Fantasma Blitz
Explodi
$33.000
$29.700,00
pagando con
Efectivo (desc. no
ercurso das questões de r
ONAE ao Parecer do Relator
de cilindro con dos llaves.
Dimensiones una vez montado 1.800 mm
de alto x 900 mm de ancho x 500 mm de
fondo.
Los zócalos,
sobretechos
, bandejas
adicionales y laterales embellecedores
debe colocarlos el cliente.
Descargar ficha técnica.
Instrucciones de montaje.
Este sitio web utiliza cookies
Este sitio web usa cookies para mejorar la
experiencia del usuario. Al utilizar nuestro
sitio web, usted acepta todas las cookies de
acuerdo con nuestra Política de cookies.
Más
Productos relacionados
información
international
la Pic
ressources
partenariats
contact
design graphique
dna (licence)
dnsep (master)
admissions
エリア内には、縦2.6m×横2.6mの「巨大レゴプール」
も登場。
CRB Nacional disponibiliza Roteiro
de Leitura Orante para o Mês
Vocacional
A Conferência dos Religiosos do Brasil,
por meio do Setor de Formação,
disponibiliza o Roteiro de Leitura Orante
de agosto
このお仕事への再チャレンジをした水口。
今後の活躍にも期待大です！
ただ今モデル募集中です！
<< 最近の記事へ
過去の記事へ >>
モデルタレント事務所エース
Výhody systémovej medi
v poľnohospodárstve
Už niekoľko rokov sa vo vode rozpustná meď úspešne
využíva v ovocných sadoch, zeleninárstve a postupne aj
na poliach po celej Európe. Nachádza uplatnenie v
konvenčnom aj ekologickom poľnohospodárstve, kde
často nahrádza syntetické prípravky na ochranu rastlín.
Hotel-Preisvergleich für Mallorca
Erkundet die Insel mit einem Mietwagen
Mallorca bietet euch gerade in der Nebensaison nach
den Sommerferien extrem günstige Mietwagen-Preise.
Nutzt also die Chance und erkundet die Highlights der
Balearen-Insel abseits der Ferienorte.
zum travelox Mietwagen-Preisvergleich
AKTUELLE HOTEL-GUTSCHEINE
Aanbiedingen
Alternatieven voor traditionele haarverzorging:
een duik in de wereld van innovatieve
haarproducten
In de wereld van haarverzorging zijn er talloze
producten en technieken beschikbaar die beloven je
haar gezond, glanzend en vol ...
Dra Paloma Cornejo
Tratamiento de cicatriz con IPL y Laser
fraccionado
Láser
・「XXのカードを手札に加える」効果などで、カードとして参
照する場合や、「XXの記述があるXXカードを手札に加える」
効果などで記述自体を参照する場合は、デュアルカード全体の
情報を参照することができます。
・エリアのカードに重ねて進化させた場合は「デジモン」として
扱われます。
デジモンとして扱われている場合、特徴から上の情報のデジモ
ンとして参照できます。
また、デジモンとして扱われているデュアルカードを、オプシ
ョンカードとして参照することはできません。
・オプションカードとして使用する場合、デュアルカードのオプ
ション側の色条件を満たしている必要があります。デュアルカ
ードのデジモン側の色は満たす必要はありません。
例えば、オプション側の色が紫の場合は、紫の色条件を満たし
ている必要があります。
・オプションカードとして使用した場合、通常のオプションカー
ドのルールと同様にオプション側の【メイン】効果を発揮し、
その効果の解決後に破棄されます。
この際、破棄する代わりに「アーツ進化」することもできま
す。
====
• [WHAT IS EXPECTED]:
Copy out every line from all the rows above, unchanged and in the same order, with each line kept on its own line.

• [OUTPUT FOR THIS EXERCISE]:
Fantasma Blitz
Explodi
$33.000
$29.700,00
pagando con
Efectivo (desc. no
ercurso das questões de r
ONAE ao Parecer do Relator
de cilindro con dos llaves.
Dimensiones una vez montado 1.800 mm
de alto x 900 mm de ancho x 500 mm de
fondo.
Los zócalos,
sobretechos
, bandejas
adicionales y laterales embellecedores
debe colocarlos el cliente.
Descargar ficha técnica.
Instrucciones de montaje.
Este sitio web utiliza cookies
Este sitio web usa cookies para mejorar la
experiencia del usuario. Al utilizar nuestro
sitio web, usted acepta todas las cookies de
acuerdo con nuestra Política de cookies.
Más
Productos relacionados
información
international
la Pic
ressources
partenariats
contact
design graphique
dna (licence)
dnsep (master)
admissions
エリア内には、縦2.6m×横2.6mの「巨大レゴプール」
も登場。
CRB Nacional disponibiliza Roteiro
de Leitura Orante para o Mês
Vocacional
A Conferência dos Religiosos do Brasil,
por meio do Setor de Formação,
disponibiliza o Roteiro de Leitura Orante
de agosto
このお仕事への再チャレンジをした水口。
今後の活躍にも期待大です！
ただ今モデル募集中です！
<< 最近の記事へ
過去の記事へ >>
モデルタレント事務所エース
Výhody systémovej medi
v poľnohospodárstve
Už niekoľko rokov sa vo vode rozpustná meď úspešne
využíva v ovocných sadoch, zeleninárstve a postupne aj
na poliach po celej Európe. Nachádza uplatnenie v
konvenčnom aj ekologickom poľnohospodárstve, kde
často nahrádza syntetické prípravky na ochranu rastlín.
Hotel-Preisvergleich für Mallorca
Erkundet die Insel mit einem Mietwagen
Mallorca bietet euch gerade in der Nebensaison nach
den Sommerferien extrem günstige Mietwagen-Preise.
Nutzt also die Chance und erkundet die Highlights der
Balearen-Insel abseits der Ferienorte.
zum travelox Mietwagen-Preisvergleich
AKTUELLE HOTEL-GUTSCHEINE
Aanbiedingen
Alternatieven voor traditionele haarverzorging:
een duik in de wereld van innovatieve
haarproducten
In de wereld van haarverzorging zijn er talloze
producten en technieken beschikbaar die beloven je
haar gezond, glanzend en vol ...
Dra Paloma Cornejo
Tratamiento de cicatriz con IPL y Laser
fraccionado
Láser
・「XXのカードを手札に加える」効果などで、カードとして参
照する場合や、「XXの記述があるXXカードを手札に加える」
効果などで記述自体を参照する場合は、デュアルカード全体の
情報を参照することができます。
・エリアのカードに重ねて進化させた場合は「デジモン」として
扱われます。
デジモンとして扱われている場合、特徴から上の情報のデジモ
ンとして参照できます。
また、デジモンとして扱われているデュアルカードを、オプシ
ョンカードとして参照することはできません。
・オプションカードとして使用する場合、デュアルカードのオプ
ション側の色条件を満たしている必要があります。デュアルカ
ードのデジモン側の色は満たす必要はありません。
例えば、オプション側の色が紫の場合は、紫の色条件を満たし
ている必要があります。
・オプションカードとして使用した場合、通常のオプションカー
ドのルールと同様にオプション側の【メイン】効果を発揮し、
その効果の解決後に破棄されます。
この際、破棄する代わりに「アーツ進化」することもできま
す。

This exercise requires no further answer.